The stuff he gets away with is taking the piss out of religion. He is an equal-opportunity piss-taker, which is another reason anyone would have to be an idiot to be offended by him.
What could, say, the Catholic church get upset about? That Zen Buddhism gets more air time in which to be giggled at? Well, possibly.
Actually Safran is quite respectful, in a dim-witted "gee shucks what weird stuff they get up to" sort of way and gets hit with a big stick many times for his trouble.
What he came to realise, he said in episode one, was that what white western Buddhists were ignoring was "the best aspect of Buddhism is beating people with sticks".
Some of the gags work better than others. Going to Britain to see how difficult it is to get a fatwa placed on another Aussie comic, Rove, was inspired. Rove, apparently, although who knows, once bumped Safran from his show. For Pink. So if anyone deserved to have a fatwa placed on them it was Rove.
Safran managed this by showing the senior judge of the British Shariah Court a book written by Rove, called Satanic Verses II. Also, a picture of Rove wearing a burqa and underpants.
"He make himself fool," proclaimed the judge. And note, he said, he showed his underpants, and his underpants were ... yellow. Righto, this guy deserves a double fatwa.
Rove was let off the fatwa, we were told, because Safran owned up to having faked the evidence. Except the judge appeared to think he'd put a fatwa on some other guy called Dove.

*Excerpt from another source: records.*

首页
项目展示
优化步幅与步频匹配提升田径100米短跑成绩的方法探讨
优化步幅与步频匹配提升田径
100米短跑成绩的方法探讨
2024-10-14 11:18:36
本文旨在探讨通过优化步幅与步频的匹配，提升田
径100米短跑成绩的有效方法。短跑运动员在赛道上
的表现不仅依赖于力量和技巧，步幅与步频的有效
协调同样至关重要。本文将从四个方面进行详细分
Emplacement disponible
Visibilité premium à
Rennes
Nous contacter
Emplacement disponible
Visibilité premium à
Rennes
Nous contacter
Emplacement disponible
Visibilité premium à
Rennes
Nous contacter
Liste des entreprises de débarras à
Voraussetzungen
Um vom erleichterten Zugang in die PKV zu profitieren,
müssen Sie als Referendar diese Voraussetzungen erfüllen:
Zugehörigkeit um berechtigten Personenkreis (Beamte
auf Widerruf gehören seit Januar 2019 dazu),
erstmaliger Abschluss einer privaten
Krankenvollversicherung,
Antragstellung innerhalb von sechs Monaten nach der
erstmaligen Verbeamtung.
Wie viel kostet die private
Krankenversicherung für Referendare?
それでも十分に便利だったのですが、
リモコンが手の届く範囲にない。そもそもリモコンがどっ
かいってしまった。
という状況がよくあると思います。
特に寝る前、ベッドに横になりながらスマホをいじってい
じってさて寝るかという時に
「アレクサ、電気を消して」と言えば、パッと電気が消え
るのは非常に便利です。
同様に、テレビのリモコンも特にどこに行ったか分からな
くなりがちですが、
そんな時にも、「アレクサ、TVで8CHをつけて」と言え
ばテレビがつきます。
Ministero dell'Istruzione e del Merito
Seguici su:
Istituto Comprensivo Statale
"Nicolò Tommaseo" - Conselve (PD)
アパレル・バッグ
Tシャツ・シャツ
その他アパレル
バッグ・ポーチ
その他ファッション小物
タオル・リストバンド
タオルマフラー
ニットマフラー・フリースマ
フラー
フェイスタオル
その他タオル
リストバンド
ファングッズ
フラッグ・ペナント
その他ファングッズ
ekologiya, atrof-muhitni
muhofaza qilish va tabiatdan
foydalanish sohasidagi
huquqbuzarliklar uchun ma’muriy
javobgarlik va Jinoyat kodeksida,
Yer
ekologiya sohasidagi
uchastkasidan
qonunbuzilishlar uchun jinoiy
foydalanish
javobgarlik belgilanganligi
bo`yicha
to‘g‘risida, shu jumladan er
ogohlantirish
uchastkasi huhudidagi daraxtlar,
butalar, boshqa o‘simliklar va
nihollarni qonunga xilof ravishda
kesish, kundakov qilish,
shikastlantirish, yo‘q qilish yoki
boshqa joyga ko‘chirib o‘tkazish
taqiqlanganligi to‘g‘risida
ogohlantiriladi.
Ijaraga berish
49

I'm worried about this Dove character.
This was funny, and it showed the idiocy of all this fatwa-ing.
About as idiotic as lefty people who live in Melbourne and believe that the Aborigines should be given their land back. Except, of course, if your house happens to be on their land.
Safran got a vanload of Aborigines, got them to dress up like, aah, Aborigines - they didn't "look Aboriginal enough" in their civvies - then sent them to knock on the door of a house sporting a sign saying: "We are proud to acknowledge the Wurundjeri people as the traditional people of this land."
We're them, said the Wurundjeri people. Could they come in, have a cup of tea and maybe stay for the day, or a day or two? The people who lived there hadn't put up the sign but they were good-natured enough to let the traditional land owners (although not the camera) in for a cup of tea.
It's all pretty good-natured; some of it is very funny and the timing couldn't be better. There's not a lot of laughing about religion going on just at the moment.